Young workers feel a different kind of pain. Too young to have lost jobs in the recession, they reached adulthood in a labor market that doesn’t want them. That is especially true for those without college degrees.
The April jobs report showed a staggering 16.0% unemployment rate for teenagers ages16–19. This sample includes only those who were actively looking for jobs, so these aren’t full-time students. They have either dropped out, or they want to work while in school. They probably aren’t happy with the situation, and their parents aren’t, either.
Inflation Lives
While central bankers try to create inflation, for the unprotected inflation never disappeared. Last week in Outside the Box, I quoted Rob Arnott’s study that found inflation for most Americans has been running around 3% annually since 1995. That figure includes the four categories that typical workers are most keenly affected by: rent, food, energy, and medical care. (See “Where’s the Beef?”)

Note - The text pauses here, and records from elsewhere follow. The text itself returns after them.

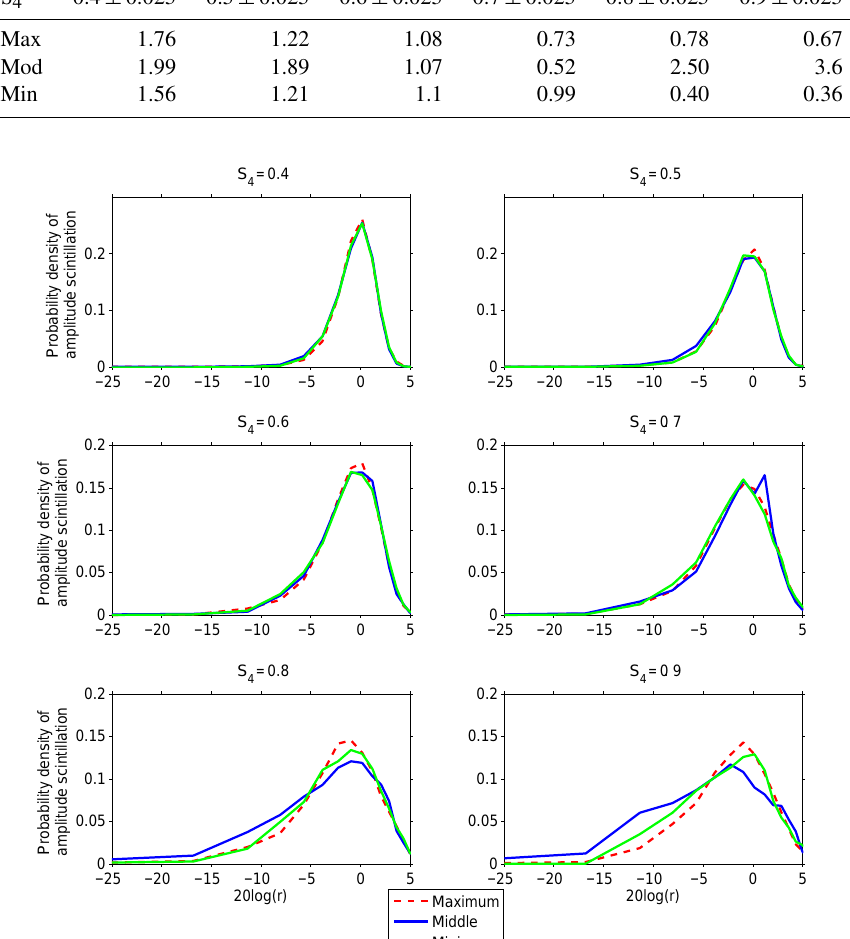
Figure 7. Distribution of measured normalized amplitudes for the S 4 index from 0.4 to 0.9 for the different periods of solar activity (solar maximum, moderate level, and solar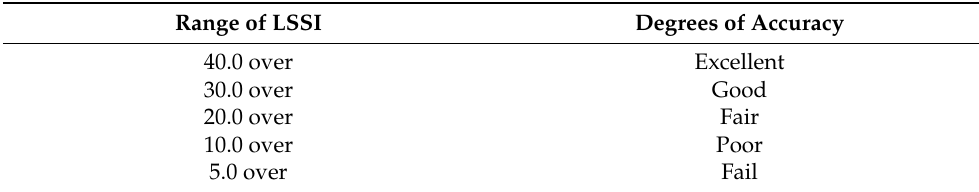
Table 9. Suggested evaluation criteria of the LSSI method.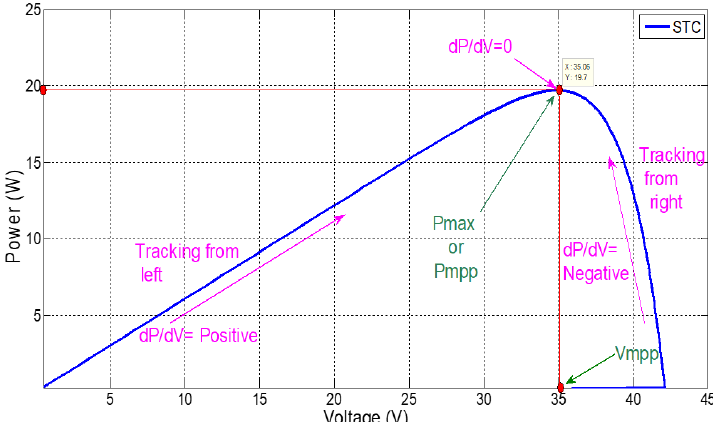
Table 1. Methodology of P&O technique [23].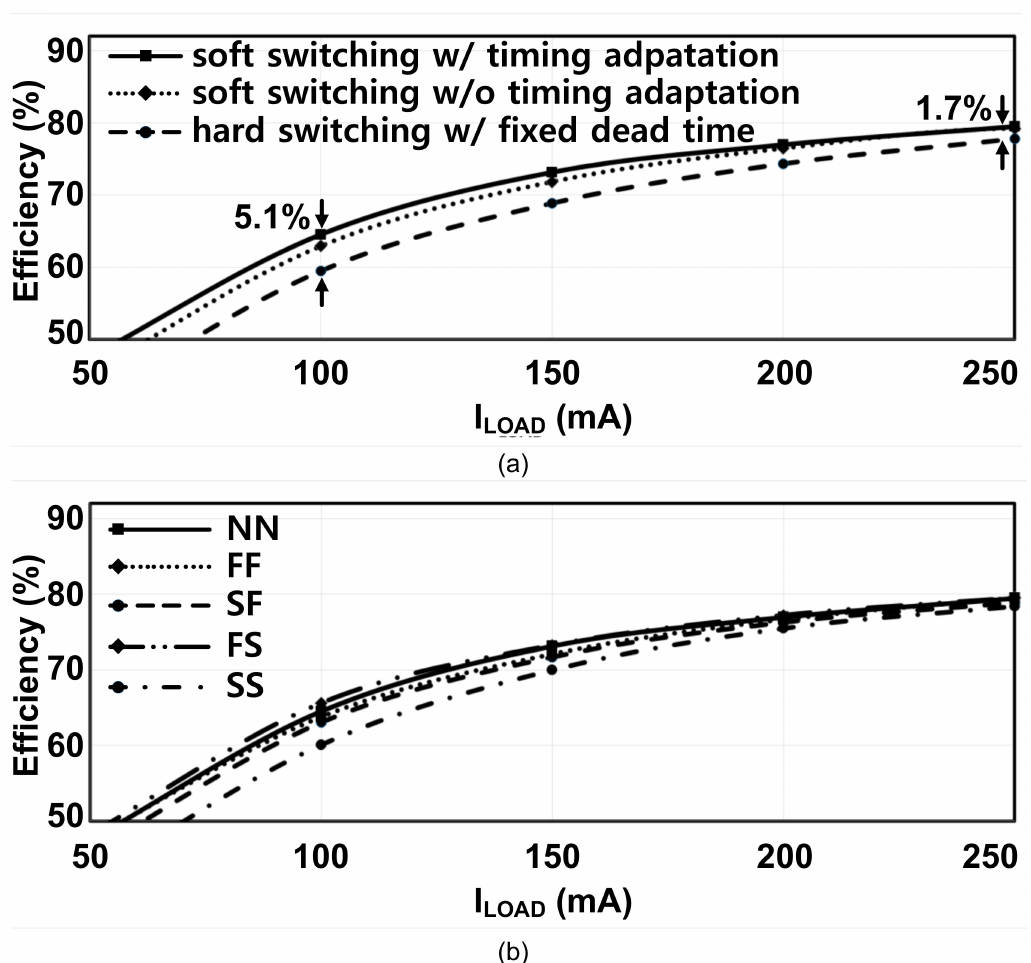
Figure 10. Power-conversion e ffi ciency ( a ) according to the output current and ( b ) process corners at V IN = 2.4 V and V OU T = 1.0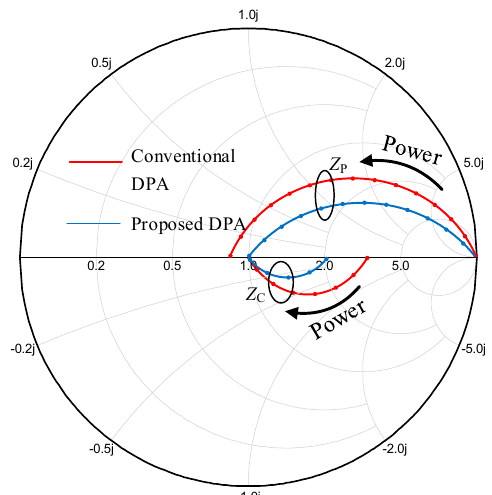
Figure 13. Simulated internal drain load impedance trajectories of the carrier and peak PA (normalized to R OPT ).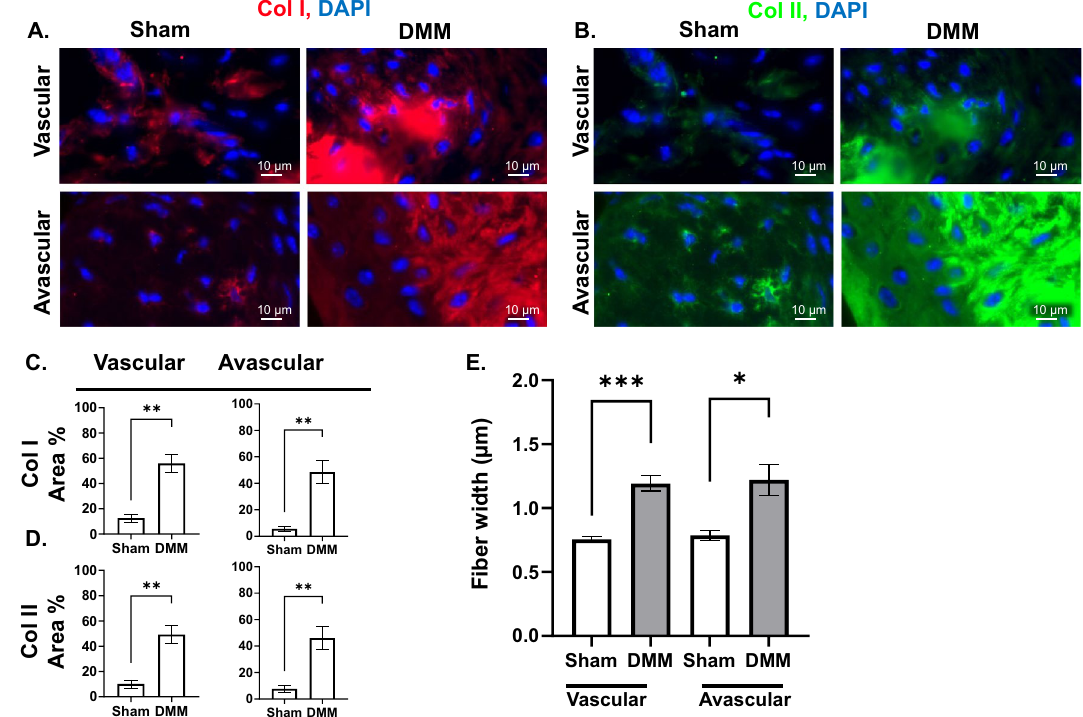
Figure 5. OA results in changes to collagen composition and fiber thickness in the anterior meniscus. IF staining for ( A ) Col I and ( B ) Col II expression in vascular (peripheral) and avascular (internal) regions of the anterior meniscus (× 40 magnification, scale bar = 10 μm, images acquired with Zeiss Zen Blue 2.6 edition software). Quantification of area percentage (area of positive signal normalized to total selected area) of ( C ) Col I and ( D ) Col II IF stains. ( E ) Comparison of FSHG fiber width (μm) between sham and DMM samples in each ROI. * P < 0.05, ** P < 0.01, *** P < 0.001 using unpaired t-test with Welch’s correction, values are expressed as mean ± SEM; 3 images were analyzed per ROI in each sample, N =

I ran across another shocking data point after sharing Rob’s story. It was in a May 8 Wall Street Journal story called “Rising US Rents Squeeze the Middle Class.” It looks at data that shows middle-income renters have it worse than those above or below them. Buried in the middle of the article was this sentence:
In Boston, median asking rents have increased at an annual rate of 13.2% since 2010, far outstripping the 2.4% average annual increase in income.
If Boston reflects other cities, we can see why people complain about rent and sleep on each other’s couches. This kind of steep climb in the cost of living is very hard on people who have little income to spare.
The following chart comes from Sentier Research (via Doug Short). The blue line is real median household income, which now stands at $57,263. That is, half of US households earn less than that. The picture is actually even worse since, as we saw above, the Consumer Price Index understates inflation for low-end households. Nominal wages may be growing – for those who have jobs – but in real terms the unprotected are falling farther behind every year.